Menurutnya, ada beberapa hal yang harus diperhatikan selama mengikuti umrah di masa pandemi, Yaitu selalu membawa visa umrah—baik kertas maupun digital, membawa hasil tes PCR dalam bentuk fisik kertas, dan mengisi formulir kesehatan.

 

"Saat sampai di hotel, kami harus dikarantina selama tiga hari, tidak keluar kamar apalagi hotel. Di hari kedua karantina dilakukan uji dan jika hasilnya negatif, jamaah boleh melaksanakan rangkaian ibadah umroh termasuk tawaf sampai sai," jelas Rizqi.

 

Selesai melaksanakan umrah, Rizqi melanjutkan, jamaah diminta untuk karantina lagi selama dua hari untuk mengevaluasi penyebaran Covid-19. Jika tidak ada yang positif maka jamaah Indonesia dapat melaksanakan ibadah di Masjidil Haram.

 

Visa umrah Indonesia dihentikan sementara

Otoritas Arab Saudi menghentikan sementara penerbitan visa umrah bagi jamaah asal Indonesia, sebagai bagian dari evaluasi.

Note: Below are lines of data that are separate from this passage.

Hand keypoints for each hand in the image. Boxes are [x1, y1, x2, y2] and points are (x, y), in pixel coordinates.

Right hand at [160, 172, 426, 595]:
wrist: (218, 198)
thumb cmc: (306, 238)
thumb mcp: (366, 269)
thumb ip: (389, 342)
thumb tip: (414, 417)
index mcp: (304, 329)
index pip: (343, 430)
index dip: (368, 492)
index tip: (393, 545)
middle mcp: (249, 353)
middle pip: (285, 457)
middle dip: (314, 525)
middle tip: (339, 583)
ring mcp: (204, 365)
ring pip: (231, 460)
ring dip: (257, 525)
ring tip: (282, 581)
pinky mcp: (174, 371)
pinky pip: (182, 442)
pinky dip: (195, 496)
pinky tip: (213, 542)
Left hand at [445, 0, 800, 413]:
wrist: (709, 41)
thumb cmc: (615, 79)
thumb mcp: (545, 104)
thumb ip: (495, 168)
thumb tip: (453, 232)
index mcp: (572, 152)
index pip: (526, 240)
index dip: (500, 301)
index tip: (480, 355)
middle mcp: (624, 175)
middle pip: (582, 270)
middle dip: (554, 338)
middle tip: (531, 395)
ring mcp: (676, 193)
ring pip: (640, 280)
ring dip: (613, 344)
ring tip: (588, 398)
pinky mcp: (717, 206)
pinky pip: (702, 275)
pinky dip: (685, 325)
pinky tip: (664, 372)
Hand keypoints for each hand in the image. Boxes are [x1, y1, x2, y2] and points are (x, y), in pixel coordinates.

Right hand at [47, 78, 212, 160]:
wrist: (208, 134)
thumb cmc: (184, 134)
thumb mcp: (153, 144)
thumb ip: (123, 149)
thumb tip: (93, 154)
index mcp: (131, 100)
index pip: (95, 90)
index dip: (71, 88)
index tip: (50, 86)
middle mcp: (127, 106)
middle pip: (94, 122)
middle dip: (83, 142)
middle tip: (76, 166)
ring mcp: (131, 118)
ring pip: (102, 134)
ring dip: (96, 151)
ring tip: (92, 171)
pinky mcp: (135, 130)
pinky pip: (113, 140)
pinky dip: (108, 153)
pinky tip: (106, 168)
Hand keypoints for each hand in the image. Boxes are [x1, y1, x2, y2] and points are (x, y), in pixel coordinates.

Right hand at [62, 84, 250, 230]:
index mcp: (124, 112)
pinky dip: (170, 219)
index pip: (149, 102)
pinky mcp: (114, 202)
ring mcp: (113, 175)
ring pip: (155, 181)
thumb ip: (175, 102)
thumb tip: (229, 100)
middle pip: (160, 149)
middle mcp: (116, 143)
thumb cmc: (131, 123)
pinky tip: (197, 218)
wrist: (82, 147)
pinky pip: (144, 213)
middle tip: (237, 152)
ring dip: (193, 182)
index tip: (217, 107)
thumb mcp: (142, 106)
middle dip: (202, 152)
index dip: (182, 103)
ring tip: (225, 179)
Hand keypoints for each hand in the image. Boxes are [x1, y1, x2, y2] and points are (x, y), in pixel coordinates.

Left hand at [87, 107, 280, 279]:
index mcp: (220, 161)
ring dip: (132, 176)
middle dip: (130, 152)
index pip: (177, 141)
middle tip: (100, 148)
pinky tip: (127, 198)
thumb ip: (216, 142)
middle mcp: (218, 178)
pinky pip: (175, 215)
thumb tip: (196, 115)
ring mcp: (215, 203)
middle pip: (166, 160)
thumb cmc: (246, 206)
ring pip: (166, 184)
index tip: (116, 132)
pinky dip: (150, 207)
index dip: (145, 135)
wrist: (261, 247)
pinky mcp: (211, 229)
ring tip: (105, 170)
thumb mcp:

Kebijakan ini dikonfirmasi oleh Pelaksana tugas (Plt) Dirjen Penyelenggaraan Haji dan Umrah Kementerian Agama RI, Oman Fathurahman, Senin (16/11), setelah bertemu dengan Kementerian Haji dan Umrah Arab Saudi.

 

“PPIU (Penyelenggara Perjalanan Ibadah Umrah) yang akan memberangkatkan jamaah umrah pada masa pandemi Covid-19 harus mempersiapkan jamaahnya. Kuncinya edukasi. Jadi PPIU harus memberikan edukasi secara intensif dan terperinci terkait prosedur pelaksanaan ibadah umrah saat pandemi," kata Oman dalam rilisnya, yang juga menjadi pimpinan tim koordinasi dan pengawasan umrah.

 

Hasil evaluasi, kata Oman, ada 13 jamaah asal Indonesia yang terkonfirmasi positif Covid-19 setelah dites SWAB Kementerian Kesehatan Saudi. Mereka kemudian diisolasi di hotel selama 10 hari. Selain itu, ada prosedur tes SWAB/PCR ketika jamaah melakukan karantina di hotel saat kedatangan mereka. Padahal ini tidak ada dalam aturan yang disampaikan pemerintah Saudi.

 

Pada Kamis (19/11), Oman mengonfirmasi bahwa pemerintah Saudi sudah mengaktifkan kembali visa umrah untuk jamaah asal Indonesia. Dengan pembukaan akses ini, maka jamaah asal Indonesia bisa kembali melaksanakan umrah di tengah pandemi Covid-19.